Die Aufgabe: Gib bitte aus dem Seitenauszug wortgetreu den Abschnitt aus, der bei „Wie die schöne“ beginnt und bei „auf Zelluloid gebannt.“ endet.

Ein Film, bei dem man in den ersten Minuten schon ganz in den Bann gezogen wird und alles andere rundherum vergisst.
"Milano Kaliber 9" beginnt mit einer Szene vor dem Mailänder Dom und zeigt die Methoden einer organisierten Verbrecherbande bei Geldübergaben. Zugleich ist dies der Einstieg in die Geschichte von Ugo Piazza (Gastone Moschin), der sich bei dieser Aktion um 300.000 Dollar bereichert haben soll. Diese ersten Szenen kommen beinahe gänzlich ohne Dialoge aus, einzig die von Bacalov komponierte Titelmelodie untermalt die Bilder und treibt die Handlung voran.
"Milano Kaliber 9" besticht nicht nur durch die exquisite Riege von SchauspielerInnen, sondern ergänzt diese zudem noch durch realistisch wirkende Nebendarsteller, die aussehen, als wären sie auf dem Mailänder Hauptbahnhof oder am römischen "Termini" gecastet worden. Solche Charaktergesichter sieht man in modernen Produktionen kaum mehr.
Fernando Di Leo scheint für den ersten Teil seiner "Milieu-Studie" durch die Wahl der Schauplätze und DarstellerInnen zugunsten von Authentizität bewusst Elemente des Neo-Realismus eingesetzt zu haben.
Besonders hervorzuheben ist Mario Adorf in der Rolle des irren und brutalen Rocco. Es ist erschreckend und unterhaltsam zugleich, wenn Rocco wie von Sinnen durch die Kulissen wütet, andere beleidigt, bedroht und (beinahe) umbringt. Und wer den Film kennt, wird vermutlich zustimmen, dass die Schlussszene, in der Rocco gänzlich neben sich zu stehen scheint, an Intensität kaum zu überbieten ist und sich unwiderruflich in die Gehirnwindungen brennt.
Derlei Kult-Szenen hat "Milano Kaliber 9" en masse zu bieten.
Wie die schöne Barbara Bouchet in der Rolle der durchtriebenen Nelly Bordon halb nackt in einem Nachtclub auf dem Tisch tanzt, ist nur eine davon. Diese Sequenz ist nicht nur ästhetisch inszeniert, sondern wurde auch mithilfe recht ungewöhnlicher Kameraeinstellungen auf Zelluloid gebannt.
Luigi Pistilli spielt Kommissar Mercuri (mit Betonung auf "i", nicht zu verwechseln mit "Mercury", wie er in den deutschen Untertiteln genannt wird), der als neuer Mitarbeiter des Polizeipostens von den radikalen Methoden und Ansichten seines Kollegen (Frank Wolff) irritiert ist. Er outet sich als Sympathisant der linken Szene und entfacht auf dem Revier immer wieder hitzige Grundsatzdiskussionen zum Thema Verbrecher und deren Motiven. (Siehe Zitat unten)

Quelldaten:

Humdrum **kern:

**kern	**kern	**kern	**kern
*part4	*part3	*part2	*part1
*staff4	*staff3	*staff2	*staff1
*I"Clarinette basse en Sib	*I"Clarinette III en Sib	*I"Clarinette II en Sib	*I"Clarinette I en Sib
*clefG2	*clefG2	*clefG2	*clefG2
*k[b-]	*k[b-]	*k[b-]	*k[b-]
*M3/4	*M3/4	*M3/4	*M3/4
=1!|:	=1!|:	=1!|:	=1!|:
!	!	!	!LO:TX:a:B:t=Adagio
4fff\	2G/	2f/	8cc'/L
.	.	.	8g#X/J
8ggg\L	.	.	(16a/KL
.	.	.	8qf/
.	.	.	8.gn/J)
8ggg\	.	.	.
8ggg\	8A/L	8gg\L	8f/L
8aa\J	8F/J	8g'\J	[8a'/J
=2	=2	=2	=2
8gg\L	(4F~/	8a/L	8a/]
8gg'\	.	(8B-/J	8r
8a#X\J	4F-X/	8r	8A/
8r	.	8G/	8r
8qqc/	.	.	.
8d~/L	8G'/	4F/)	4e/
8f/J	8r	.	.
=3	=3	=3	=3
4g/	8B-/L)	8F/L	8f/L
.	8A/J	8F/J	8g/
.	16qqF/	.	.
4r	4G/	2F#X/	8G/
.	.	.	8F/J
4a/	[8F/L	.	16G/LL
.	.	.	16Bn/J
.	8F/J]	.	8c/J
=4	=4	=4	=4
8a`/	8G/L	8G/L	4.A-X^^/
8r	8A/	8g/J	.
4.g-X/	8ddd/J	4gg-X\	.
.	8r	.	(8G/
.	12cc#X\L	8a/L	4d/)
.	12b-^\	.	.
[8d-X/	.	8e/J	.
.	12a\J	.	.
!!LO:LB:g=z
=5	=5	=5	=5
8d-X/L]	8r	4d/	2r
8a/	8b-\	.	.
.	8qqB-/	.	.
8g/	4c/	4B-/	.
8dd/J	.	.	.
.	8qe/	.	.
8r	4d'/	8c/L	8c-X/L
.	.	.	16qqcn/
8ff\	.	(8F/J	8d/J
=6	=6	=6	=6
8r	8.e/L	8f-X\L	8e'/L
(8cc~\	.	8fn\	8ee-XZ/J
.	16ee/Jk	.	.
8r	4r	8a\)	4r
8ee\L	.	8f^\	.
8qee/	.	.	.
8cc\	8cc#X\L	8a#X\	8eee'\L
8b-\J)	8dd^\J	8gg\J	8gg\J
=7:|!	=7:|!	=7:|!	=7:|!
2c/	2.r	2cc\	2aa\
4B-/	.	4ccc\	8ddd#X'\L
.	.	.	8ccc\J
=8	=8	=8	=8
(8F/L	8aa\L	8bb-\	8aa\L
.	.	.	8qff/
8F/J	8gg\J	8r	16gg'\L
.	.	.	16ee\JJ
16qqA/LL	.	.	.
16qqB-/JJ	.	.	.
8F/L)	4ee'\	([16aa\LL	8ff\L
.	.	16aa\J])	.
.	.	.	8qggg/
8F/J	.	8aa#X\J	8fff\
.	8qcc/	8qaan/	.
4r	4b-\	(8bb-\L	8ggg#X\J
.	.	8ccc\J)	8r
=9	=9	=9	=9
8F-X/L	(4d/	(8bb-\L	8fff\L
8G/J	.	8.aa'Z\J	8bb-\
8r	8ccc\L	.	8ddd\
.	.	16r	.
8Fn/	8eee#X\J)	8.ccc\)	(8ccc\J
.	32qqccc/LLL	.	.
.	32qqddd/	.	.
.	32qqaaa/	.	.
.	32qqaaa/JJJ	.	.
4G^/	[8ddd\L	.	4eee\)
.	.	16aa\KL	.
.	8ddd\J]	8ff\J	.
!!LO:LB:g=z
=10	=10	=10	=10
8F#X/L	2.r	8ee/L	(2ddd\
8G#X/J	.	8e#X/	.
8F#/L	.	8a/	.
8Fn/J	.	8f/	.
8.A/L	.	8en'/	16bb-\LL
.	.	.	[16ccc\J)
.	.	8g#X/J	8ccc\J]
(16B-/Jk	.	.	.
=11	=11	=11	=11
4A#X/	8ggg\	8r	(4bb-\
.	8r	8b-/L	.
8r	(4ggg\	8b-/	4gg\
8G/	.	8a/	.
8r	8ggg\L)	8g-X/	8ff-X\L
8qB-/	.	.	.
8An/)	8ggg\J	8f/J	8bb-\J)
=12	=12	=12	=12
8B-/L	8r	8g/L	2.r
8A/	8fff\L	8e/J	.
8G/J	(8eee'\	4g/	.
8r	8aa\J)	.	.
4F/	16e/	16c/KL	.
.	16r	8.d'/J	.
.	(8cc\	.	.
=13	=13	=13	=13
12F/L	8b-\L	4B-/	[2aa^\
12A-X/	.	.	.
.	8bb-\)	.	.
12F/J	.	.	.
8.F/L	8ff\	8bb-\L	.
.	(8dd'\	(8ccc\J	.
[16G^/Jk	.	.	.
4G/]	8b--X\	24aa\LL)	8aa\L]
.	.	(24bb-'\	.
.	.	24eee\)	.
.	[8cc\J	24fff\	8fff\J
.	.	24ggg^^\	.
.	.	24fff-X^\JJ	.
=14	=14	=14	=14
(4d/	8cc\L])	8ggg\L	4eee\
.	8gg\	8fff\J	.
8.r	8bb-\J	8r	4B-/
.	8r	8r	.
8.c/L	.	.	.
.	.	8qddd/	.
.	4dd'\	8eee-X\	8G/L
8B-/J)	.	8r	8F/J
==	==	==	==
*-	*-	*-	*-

Ergebnis der Übung:
Wie die schöne Barbara Bouchet in der Rolle der durchtriebenen Nelly Bordon halb nackt in einem Nachtclub auf dem Tisch tanzt, ist nur eine davon. Diese Sequenz ist nicht nur ästhetisch inszeniert, sondern wurde auch mithilfe recht ungewöhnlicher Kameraeinstellungen auf Zelluloid gebannt.